When we approach God in prayer, we are to approach with humility but we also are to approach with bold confidence. When praying, it should not be reciting a list of what we think we are supposed to say. When praying, we should not be following some tradition without our heart saying what our lips say. There are many people who pray but do not even believe the prayer will be answered.

In Acts 12, we read of an “earnest prayer” that was made for Peter to be released from prison (v. 5). Peter was sleeping bound in chains between soldiers but an angel led him to freedom. He went to the house of Mary (John Mark’s mother) where they were gathered in prayer. He knocked and Rhoda came to the door. When she told everyone that Peter was standing outside, they called her “crazy” (v. 16).

The Roman Centurion in Luke 7 approaches Jesus with bold confidence. He realized that he was unworthy to have Jesus follow him to his home, but he believed that Jesus could heal his servant by just speaking. He said, “Just say the word from where you are, and my servant will be healed” (v. 7 NLT). Just say the word. He had faith in the power of Jesus. He had faith that Jesus could speak and it could happen. Jesus commended his faith as faith that He had not seen in all of Israel.

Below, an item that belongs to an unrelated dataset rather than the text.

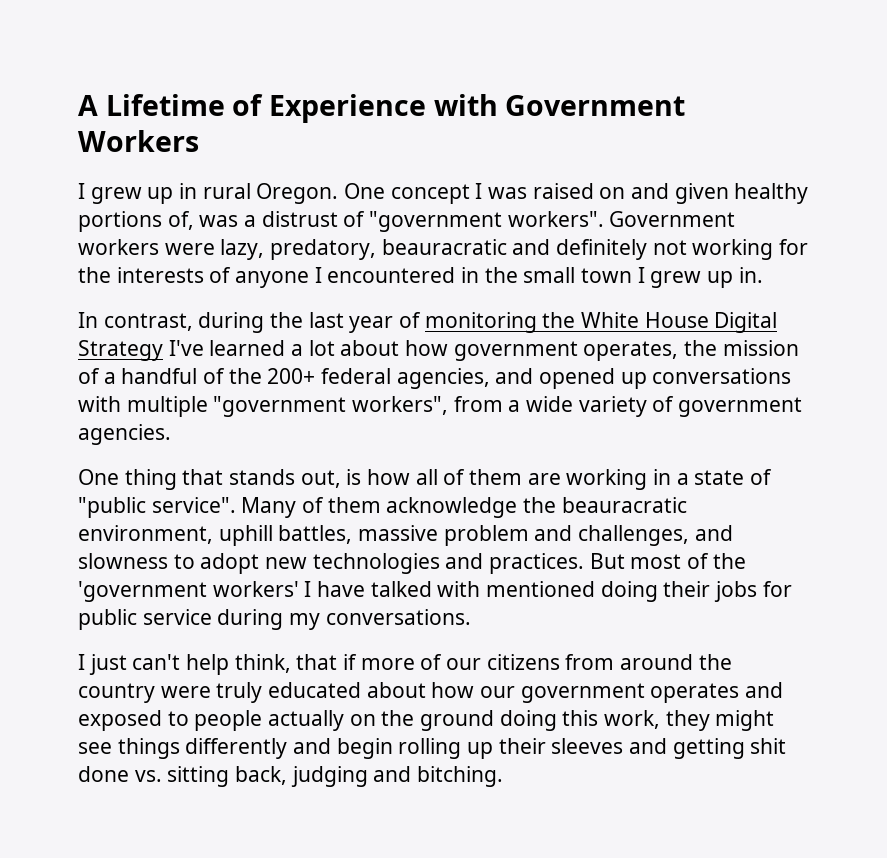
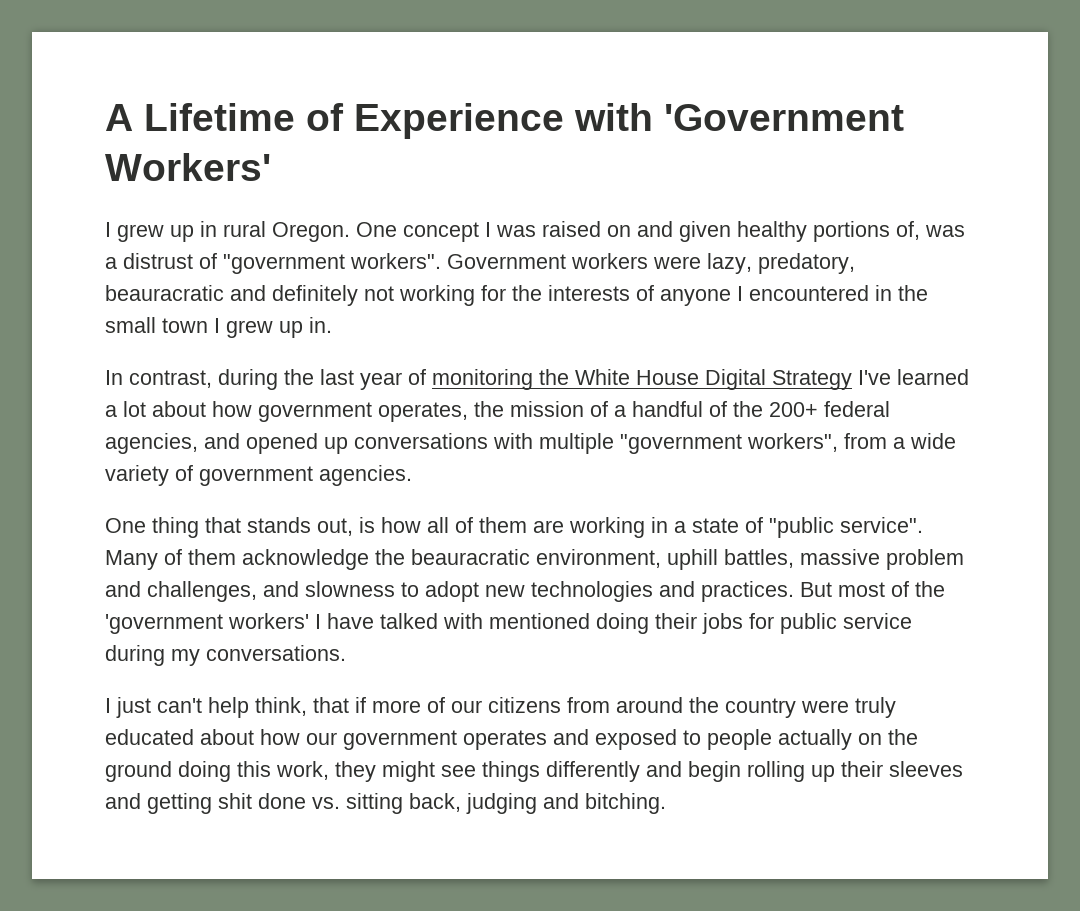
[505,95,686,116] [78,130,199,152] Government Workers -> [664,104,904,131] [105,153,271,181] 'Government Workers'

If you are not confident in your prayer life, pray for help. In Mark 9, there is a son who was possessed by a spirit. He was mute and the spirit would cause him to get thrown down, to foam at the mouth and grind his teeth. The disciples were unable to cast out the demon. Jesus told the man, “All things are possible for one who believes” (v. 22). The man replied, “I believe; help my unbelief” (v. 24).

Today I encourage you to boldly approach the throne of God. Pour out your heart in confidence. Boldly claim the Word of God by speaking the Word in your prayer. Claim it for your own. Pray for the Spirit to reveal any unbelief. If you are dealing with something that is limiting your prayer life or not allowing God to move in an area, speak these words – “I believe; help my unbelief.”